“Lumen requirunt lumine”

Go before us with heavenly light, O Lord, always and everywhere, that we may perceive with clear sight and revere with true affection the mystery in which you have willed us to participate.
Through Christ our Lord.

 
Post-Communion Prayer, Mass of Epiphany during the Day
 
Update:

 

New Year’s Resolution: More Chant for Children

The crèche inside St. Peter’s Basilica this year has a moving fisherman who catches a little fish–one of many interesting things to see in the scene. It is quite beautiful. Today I was kneeling there, surrounded by children who were very interested in having a good long gaze at everything. Unfortunately, some of their parents seemed more interested in getting the right photo, or moving on to the rest of the day, and quite a few children had to be coaxed, pulled, or ordered away from this representation of the Lord’s Nativity.

Priorities.

Children are natural contemplatives, one of many–many, many–reasons why Gregorian chant can be considered as their native musical habitat. Other reasons include the following: they have not yet been completely won over by meter. Melody is easier to learn at that age than harmony, and chant is interesting melody. Children are in a phase of life with God-given powers of memorization, such that what is taught will be easily retained, for life, and so they can easily be given this treasury of the Church’s heritage to keep for their whole lives through. There are many other reasons. But one of the main reasons is the contemplative reason: children are naturally able to wonder. This natural ability can be enhanced and fostered by music that is supple and haunting and full of mystery. Everything about the chant is evocative, from the pure and simple set of vowel sounds (try singing the simple Ave Verum Corpus while listening for the “u” sound), to the way it rises, to its cadences. And, it is joined to the sacred words.

Probably everyone who has taught children chant has had the experience of hearing that a voice is missing, only to realize that one of the children has gotten so lost in the music or the liturgical season that he or she has simply forgotten to keep singing.
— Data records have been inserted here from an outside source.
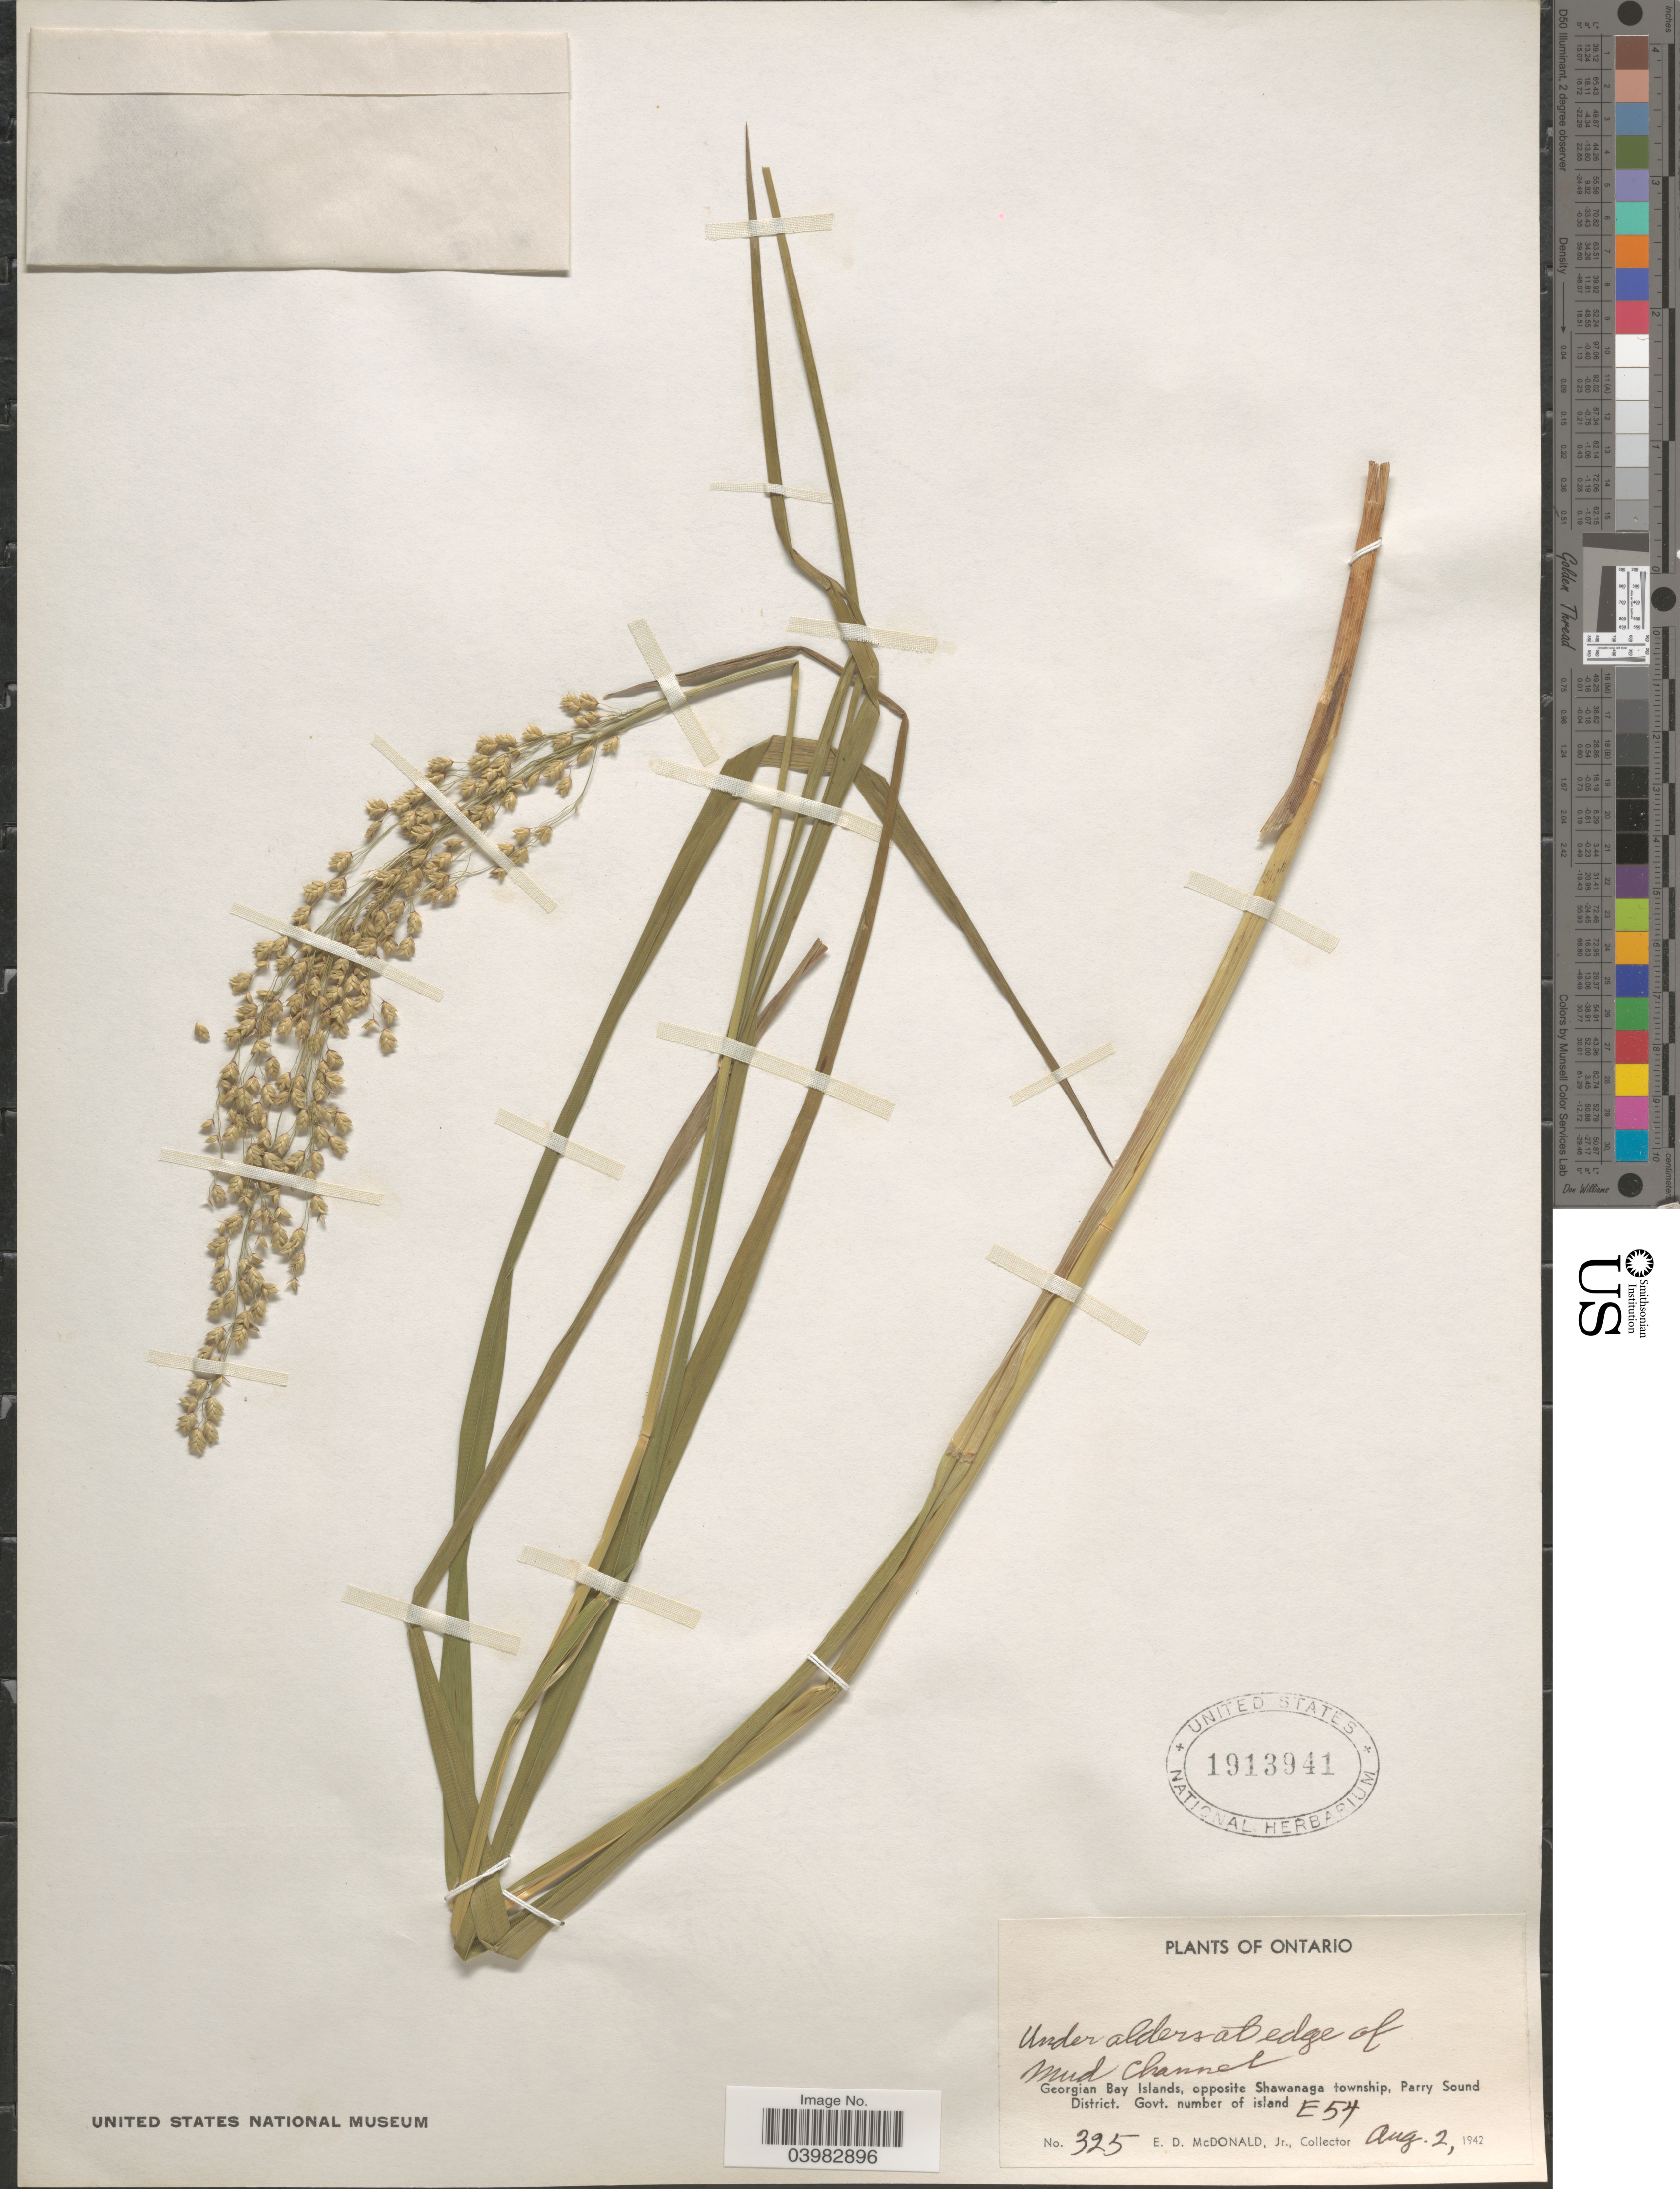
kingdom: Plantae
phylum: Tracheophyta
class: Liliopsida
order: Poales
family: Poaceae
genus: Glyceria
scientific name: Glyceria canadensis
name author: (Michx.) Trin.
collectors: E. D. McDonald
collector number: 325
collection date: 1942-08-02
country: Canada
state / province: Ontario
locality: Georgian Bay Islands, opposite Shawanaga township, Parry Sound District. Govt. number of island E54.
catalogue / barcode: US 1913941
It takes very little to teach children chant: very little time, and almost no money at all. It does sometimes require breaking down resistance. Besides the lingering, rather boring doubt about the continued relevance of chant after the Council, despite Sacrosanctum Concilium’s express sanctioning of chant, another kind of resistance comes from parents and teachers. There are two basic schools of thought about children and singing: cute, and good. “Cute” singing is when children sing bad music badly–an activity which, if you remember back to your own childhood, no child ever wants to do. “Good” singing is exactly what children are likely to do if you teach them Gregorian chant.

The question at hand is whether we are willing to overcome the resistance of the grownups who all too often want to please themselves, for the sake of the children, who can be well-armed by the chant with a better interior life, musical accomplishment, immersion into ecclesial culture, and formation of the imagination and intellect. Imagine a generation meeting the challenges of adolescence with this formation already accomplished, and having enjoyed doing it.

More than a Manger

Like any well-wrapped gift, there is more to Christmas than meets the eye. We see the Infant lying in the manger, and see His poverty, and the manger, and the animals close by.

And yet, more than what we immediately see has been revealed. Knowing the Son, we know that there is a Father, and we come to know the Holy Spirit by Whose power the Word was made flesh. The mystery of the Trinity, which cannot be know by reason alone, is revealed in Bethlehem. The wise men following the star could not have found it out; they had to be led to it. Well for those with the courage to believe as they did, on finding the Babe and mother.

As the Liturgy of Christmas unfolds, the mysteries, without losing their divine orientation, have a great deal to do with us and our salvation. Christ is God, but has taken to Himself our human nature, with the purpose of transforming us. How does this transformation happen? It’s easier to understand in a kind of parable. Water becomes wine. The Holy One is baptized, transforming the waters, to bring about all righteousness.

It is a wedding feast. The bride’s jewels, according to St. John of the Cross, are made from the Infant’s tears. Something new has happened to us, and its name is salvation.

This is why the Epiphany joins together these three different mysteries, because they are all the same story, our story in Christ, in the Benedictus and Magnificat antiphons:

Today the bridegroom claims his bride, the Church,
since Christ has washed away her sins in Jordan’s waters;
the Magi hasten with their gifts to the royal wedding;
and the wedding guests rejoice, for Christ has changed water into wine,
alleluia.
 
Three mysteries mark this holy day:
today the star leads the Magi to the infant Christ;
today water is turned into wine for the wedding feast;
today Christ is baptized by John in the river Jordan to bring us salvation.

And this is why the angels sing, the uniting of heaven and earth–for our sake, to lift us up.